What to do: Restate the whole listing exactly.

Data below:
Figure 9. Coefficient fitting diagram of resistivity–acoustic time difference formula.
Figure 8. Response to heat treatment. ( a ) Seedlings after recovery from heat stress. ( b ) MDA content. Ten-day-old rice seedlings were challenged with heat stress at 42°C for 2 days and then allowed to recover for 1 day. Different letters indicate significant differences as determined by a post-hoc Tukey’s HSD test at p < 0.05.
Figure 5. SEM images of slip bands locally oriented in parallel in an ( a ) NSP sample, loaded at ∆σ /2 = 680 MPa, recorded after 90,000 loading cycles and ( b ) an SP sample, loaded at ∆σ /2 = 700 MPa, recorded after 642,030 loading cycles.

Answer for this exercise:
Figure 9. Coefficient fitting diagram of resistivity–acoustic time difference formula.
Figure 8. Response to heat treatment. ( a ) Seedlings after recovery from heat stress. ( b ) MDA content. Ten-day-old rice seedlings were challenged with heat stress at 42°C for 2 days and then allowed to recover for 1 day. Different letters indicate significant differences as determined by a post-hoc Tukey’s HSD test at p < 0.05.
Figure 5. SEM images of slip bands locally oriented in parallel in an ( a ) NSP sample, loaded at ∆σ /2 = 680 MPa, recorded after 90,000 loading cycles and ( b ) an SP sample, loaded at ∆σ /2 = 700 MPa, recorded after 642,030 loading cycles.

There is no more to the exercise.